Ceux qui étudient les dessous de l’histoire de la finance savent que c’est un avertissement qu’il ne faut pas prendre à la légère !

Il est essentiel de bien comprendre que nous allons vivre des événements financiers exceptionnels, car jamais dans toute l’histoire de l’humanité on a utilisé la dette de quelqu’un comme moyen de paiement c.à.d. comme moyen d’échange. Depuis le 15 août 1971, la monnaie est créée à partir de dettes publiques et privées sans le moindre lien avec l’or et reposant uniquement sur la promesse des autorités publiques de ne pas faire tourner la planche à billets. Promesse non tenue.

Comme nous subissons cette crise au quotidien depuis plusieurs années, il est certainement utile de prendre de la hauteur pour rappeler brièvement comment nous en sommes arrivés là :

– Sous le règne d’Alan Greenspan, toutes les lois limitant la capacité des banques commerciales à mener des opérations autres que les simples opérations de prêts ont progressivement été abolies. De même pour toutes les lois interdisant de spéculer sur la nourriture.

– Gonflement d’une bulle internet en 2000.

– Explosion de cette bulle et attentat en 2001.

– Introduction massive d’instruments financiers nouveaux basés sur la titrisation.

– Développement exponentiel de l’usage des produits dérivés.

– Déclenchement de l’effondrement, en 2007, par incorporation de prêts subprime avec d’autres de meilleures qualités et par titrisation du mélange entraînant une contamination mondiale par propagation de l’ensemble des produits financiers liés au marché immobilier.

– Perte de confiance dans le système bancaire.

– Intervention massive des États pour sauver le système bancaire.

– Transfert de la perte de confiance dans le système bancaire vers une perte de confiance dans les États eux-mêmes.

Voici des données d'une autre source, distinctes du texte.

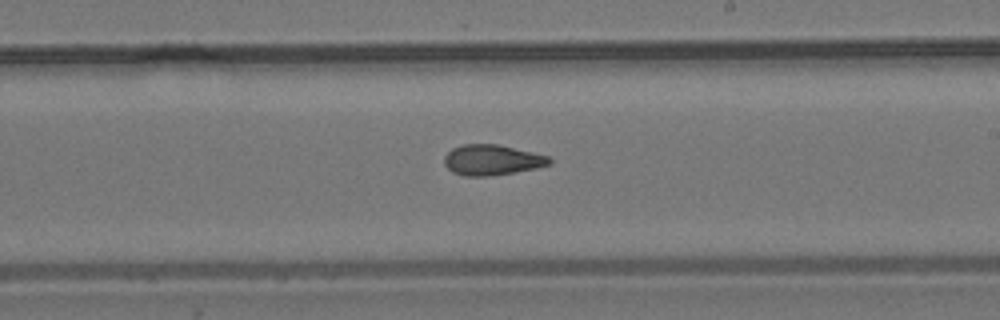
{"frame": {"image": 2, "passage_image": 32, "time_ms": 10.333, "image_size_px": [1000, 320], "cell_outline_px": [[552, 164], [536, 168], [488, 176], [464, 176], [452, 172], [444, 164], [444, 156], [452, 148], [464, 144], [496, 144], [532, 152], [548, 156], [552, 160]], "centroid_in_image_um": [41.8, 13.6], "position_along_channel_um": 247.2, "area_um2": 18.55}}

Nous en sommes à ce stade. L’étape prochaine que le système bancaire craint tout particulièrement est bien entendu le défaut de paiement d’un de ces États.

Dans un monde entièrement bâti sur les dettes, il est logique que les banques soient au coeur de la crise.

Une banque fonctionne de manière schématique en empruntant à court terme auprès d’autres institutions financières ainsi qu’auprès de ses clients (en puisant dans leurs comptes courants et comptes d’épargne) et en prêtant à plus long terme cet argent. Le risque principal vient de ce que l’on appelle la gestion actif-passif qui vise à garantir à tout moment une adéquation entre les différences de maturités qui existe pour les emprunts et les prêts. Ce que craint essentiellement une grande banque, c’est de perdre la confiance des institutions qui lui prêtent de l’argent à très court terme. Cette perte de confiance conduisant à une spirale infernale :

Dans un premier temps, quelques contreparties inquiètes refusent de renouveler les prêts très court terme. Ce refus induit un stress sur la trésorerie de la banque, ce qui renforce l’inquiétude des autres institutions prêteuses, ainsi que des retraits de dépôts. Ceci induit alors un effet négatif sur le cours de bourse de cette banque et sur son ratio capital propre/ niveau d’endettement. Cela renforce encore davantage le refus de renouveler les prêts court terme. Résultat, les agences de notation dégradent la note de crédit de la banque.

Tout ceci déclenche des clauses contractuelles entre les prêteurs et la banque qui l’obligent à leur livrer brutalement des gages sous forme de titres financiers pour continuer à recevoir des prêts court terme dont sa survie dépend. Ce choc continue à affaiblir la trésorerie de la banque. On voit ainsi comment une spirale sans fin est amorcée. Finalement, les dépositaires individuels et les derniers prêteurs institutionnels court terme réagissent alors ensemble selon le principe « celui qui panique le premier a le plus de chance de récupérer son argent ». C’est exactement comme cela que Bear Stearns et Lehman Brothers ont disparu. Toute ressemblance avec la situation actuelle de certaines banques n’est peut-être pas une coïncidence.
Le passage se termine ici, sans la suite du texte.